On Tue, May 12, 2020 at 12:31 PM Dan Brown <danibr...@blackberry.com> wrote:

> Hi Hugo,
>
>
>
> Some curious molehill questions. Please take with a grain of salt.
>
>
>
> In short, does HKDF-Extract suffer from related-salt and repeated-IKM?
>
>
>
> To elaborate:
>
>
>
> Phillip raises a good point below about HMAC suffering from key-extension
> (by zero bytes).  You are right that this is not a MAC attack, the main
> intended use of HMAC, but now the scope of HMAC has expanded to non-MAC
> purposes.
>
>
>
> Surely HMAC has good PRF properties, so non-MAC applications make sense.
> For what little it’s worth, I had just presumed that HKDF always used HMAC
> with the a strong secret key, like a good PRF should.  (I failed to verify
> this, though.)
>
>
>
> But Phillip seems to want to use structured HMAC keys (i.e. not uniformly
> distributed keys), specifically the salts in HKDF-Extract, I presume.
> Under my presumption, this would not be best practice (using structure or
> related keys).
>
>
>
> So, I went to the HKDF RFC, basically expecting to find this clearly
> disallowed.  Re-reading the RFC, it was unclear to me what kind of salt was
> allowed. (The eprint might be clearer, but it is longer to find this
> needle.) Would it (dis)allow the structured salts Phillip described?
>

The HMAC RFC is from 1997. While we have revised the spec to add new digest
algorithms, we have never revised the security considerations.

I think we should take the opportunity to level up to our current best
practices rather than relying on the old. Back in 1997 we were still using
DES as the blockcipher but very few folk were talking about the fact that
we should be considering birthday attacks and limiting the amount of
cipherstream generated under a particular key. We do consider that type of
issue today.

The concern I have is not the number of keys generated from a given IKM or
PRK so much as the amount of data those keys are used to encrypt. If I have
a log file with 1 million entries of 120 bytes, am I worse off by
generating 1 million keys from the same IKM or by generating one key and
using different IVs? The second is closer to customary practice but only
because we are considering the KDF as being a completely separate thing
from the block cipher key schedule.

Since I cannot do a key agreement for every log entry, there will be
related keys or repeated keys. The question is which we prefer.

Another application of the same approach is to encrypt a live video stream
and its associated data frame by frame with the intention of retaining
random access, fast forward etc. capabilities. I cannot perform a key
exchange per frame. But I can do a KDF per frame. Regarding the salt input
to the KDF as being a substitute for the IV gives me the performance and
flexibility I need without increasing the amount of data per entry.

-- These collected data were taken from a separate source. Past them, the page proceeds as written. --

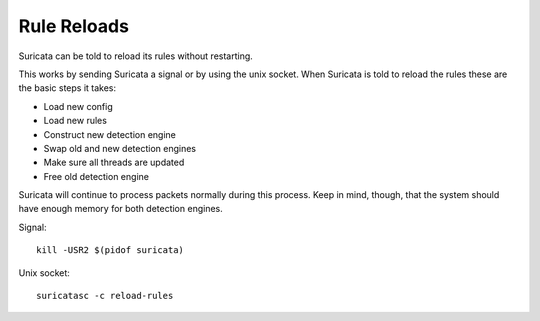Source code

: Rule Reloads
============

Suricata can be told to reload its rules without restarting.

This works by sending Suricata a signal or by using the unix socket. When Suricata is told to reload the rules these are the basic steps it takes:

* Load new config
* Load new rules
* Construct new detection engine
* Swap old and new detection engines
* Make sure all threads are updated
* Free old detection engine

Suricata will continue to process packets normally during this process. Keep in mind, though, that the system should have enough memory for both detection engines.

Signal::

  kill -USR2 $(pidof suricata)

Unix socket::

  suricatasc -c reload-rules
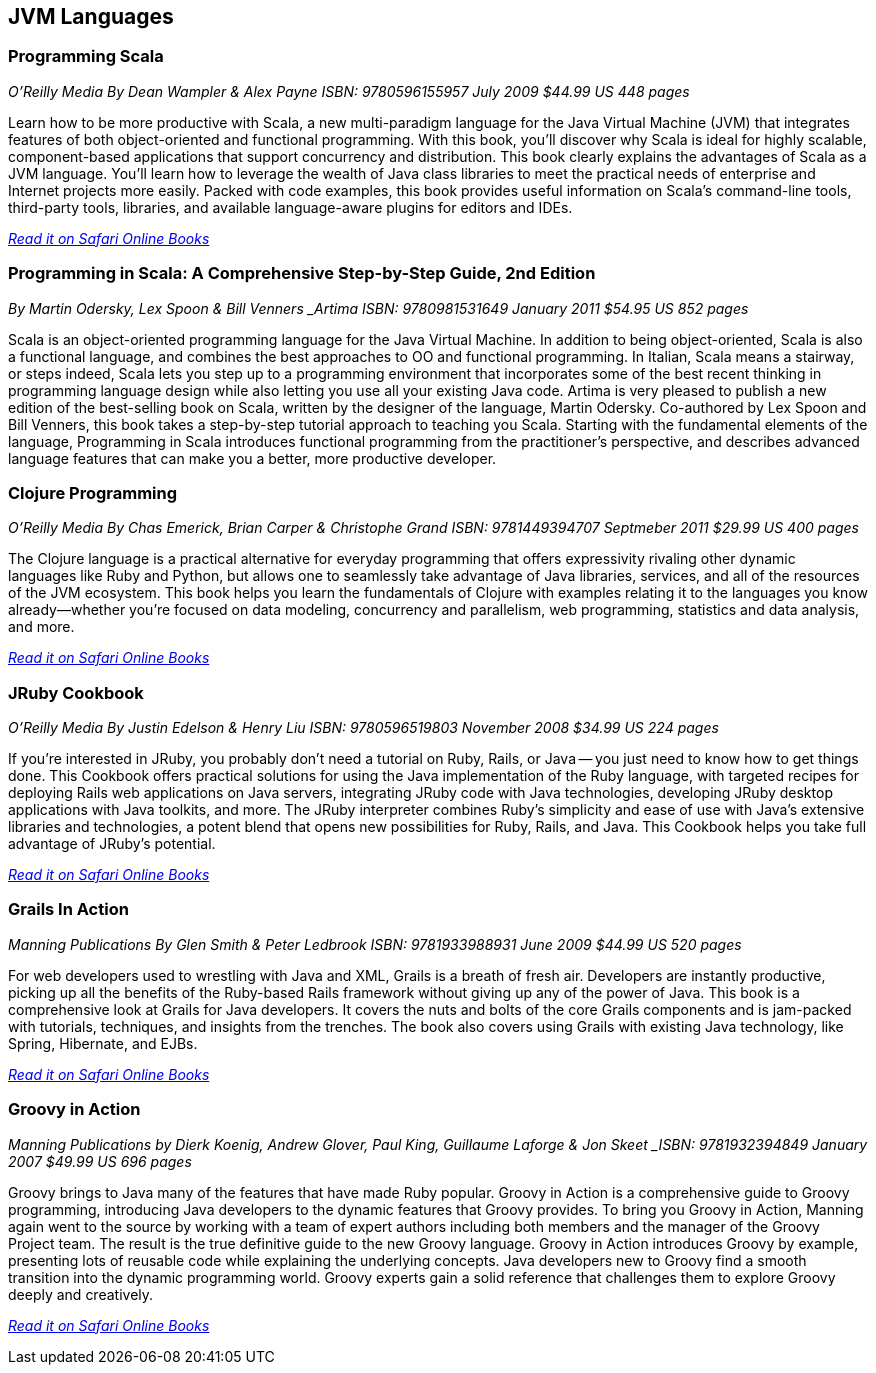 == JVM Languages


=== Programming Scala

_O'Reilly Media_
_By Dean Wampler & Alex Payne_
_ISBN: 9780596155957_
_July 2009_
_$44.99 US_
_448 pages_

Learn how to be more productive with Scala, a new multi-paradigm language for the Java Virtual Machine (JVM) that integrates features of both object-oriented and functional programming. With this book, you'll discover why Scala is ideal for highly scalable, component-based applications that support concurrency and distribution. This book clearly explains the advantages of Scala as a JVM language. You'll learn how to leverage the wealth of Java class libraries to meet the practical needs of enterprise and Internet projects more easily. Packed with code examples, this book provides useful information on Scala's command-line tools, third-party tools, libraries, and available language-aware plugins for editors and IDEs.

_http://my.safaribooksonline.com/book/programming/java/9780596155957?cid=1107-bibilio-java-link[Read it on Safari Online Books]_

=== Programming in Scala: A Comprehensive Step-by-Step Guide, 2nd Edition

_By Martin Odersky, Lex Spoon & Bill Venners
_Artima_
_ISBN: 9780981531649_
_January 2011_
_$54.95 US_
_852 pages_

Scala is an object-oriented programming language for the Java Virtual Machine. In addition to being object-oriented, Scala is also a functional language, and combines the best approaches to OO and functional programming.  In Italian, Scala means a stairway, or steps indeed, Scala lets you step up to a programming environment that incorporates some of the best recent thinking in programming language design while also letting you use all your existing Java code.  Artima is very pleased to publish a new edition of the best-selling book on Scala, written by the designer of the language, Martin Odersky. Co-authored by Lex Spoon and Bill Venners, this book takes a step-by-step tutorial approach to teaching you Scala. Starting with the fundamental elements of the language, Programming in Scala introduces functional programming from the practitioner's perspective, and describes advanced language features that can make you a better, more productive developer.

===  Clojure Programming

_O'Reilly Media_
_By Chas Emerick, Brian Carper & Christophe Grand_
_ISBN: 9781449394707_
_Septmeber 2011_
_$29.99 US_
_400 pages_

The Clojure language is a practical alternative for everyday programming that offers expressivity rivaling other dynamic languages like Ruby and Python, but allows one to seamlessly take advantage of Java libraries, services, and all of the resources of the JVM ecosystem. This book helps you learn the fundamentals of Clojure with examples relating it to the languages you know already—whether you're focused on data modeling, concurrency and parallelism, web programming, statistics and data analysis, and more.

_http://my.safaribooksonline.com/book/programming/clojure/9781449310387?cid=1107-biblio-java-link[Read it on Safari Online Books]_

=== JRuby Cookbook

_O'Reilly Media_
_By Justin Edelson & Henry Liu_
_ISBN: 9780596519803_
_November 2008_
_$34.99 US_
_224 pages_

If you're interested in JRuby, you probably don't need a tutorial on Ruby, Rails, or Java -- you just need to know how to get things done. This Cookbook offers practical solutions for using the Java implementation of the Ruby language, with targeted recipes for deploying Rails web applications on Java servers, integrating JRuby code with Java technologies, developing JRuby desktop applications with Java toolkits, and more. The JRuby interpreter combines Ruby's simplicity and ease of use with Java's extensive libraries and technologies, a potent blend that opens new possibilities for Ruby, Rails, and Java. This Cookbook helps you take full advantage of JRuby's potential.

_http://my.safaribooksonline.com/book/programming/java/9780596519803?cid=1107-bibilio-java-link[Read it on Safari Online Books]_

=== Grails In Action

_Manning Publications_
_By Glen Smith & Peter Ledbrook_
_ISBN: 9781933988931_
_June 2009_
_$44.99 US_
_520 pages_

For web developers used to wrestling with Java and XML, Grails is a breath of fresh air. Developers are instantly productive, picking up all the benefits of the Ruby-based Rails framework without giving up any of the power of Java. This book is a comprehensive look at Grails for Java developers. It covers the nuts and bolts of the core Grails components and is jam-packed with tutorials, techniques, and insights from the trenches. The book also covers using Grails with existing Java technology, like Spring, Hibernate, and EJBs.

_http://my.safaribooksonline.com/book/programming/java/9781933988931?cid=1107-bibilio-java-link[Read it on Safari Online Books]_

=== Groovy in Action

_Manning Publications_
_by Dierk Koenig, Andrew Glover, Paul King, Guillaume Laforge & Jon Skeet
_ISBN: 9781932394849_
_January 2007_
_$49.99 US_
_696 pages_

Groovy brings to Java many of the features that have made Ruby popular. Groovy in Action is a comprehensive guide to Groovy programming, introducing Java developers to the dynamic features that Groovy provides. To bring you Groovy in Action, Manning again went to the source by working with a team of expert authors including both members and the manager of the Groovy Project team. The result is the true definitive guide to the new Groovy language. Groovy in Action introduces Groovy by example, presenting lots of reusable code while explaining the underlying concepts. Java developers new to Groovy find a smooth transition into the dynamic programming world. Groovy experts gain a solid reference that challenges them to explore Groovy deeply and creatively.

_http://techbus.safaribooksonline.com/book/programming/java/9781932394849[Read it on Safari Online Books]_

I just
generate an IV along with my session key.

The whole point of this approach is to construct a mechanism that allows me
to be very sure that every piece of encrypted data is encrypted under a
different key. It is really hard to screw up without it being apparent.

So in summary:

* Consider the NIST certification process to be an opportunity, not a
burden.

* We should revise the RFCs for HMAC and KDF. HMAC in particular needs
proper security considerations.

* We should look at the security of both the individual components and the
composition of the components in a system and require that both be sound as
opposed to allowing either.

* We should propose a simple, backwards compatible means of protecting
against the zero key padding issue on HMAC. One approach is simply
appending a non zero byte to the key. 0x50 is what I plan to use for my
HMAC variant unless someone has a better idea.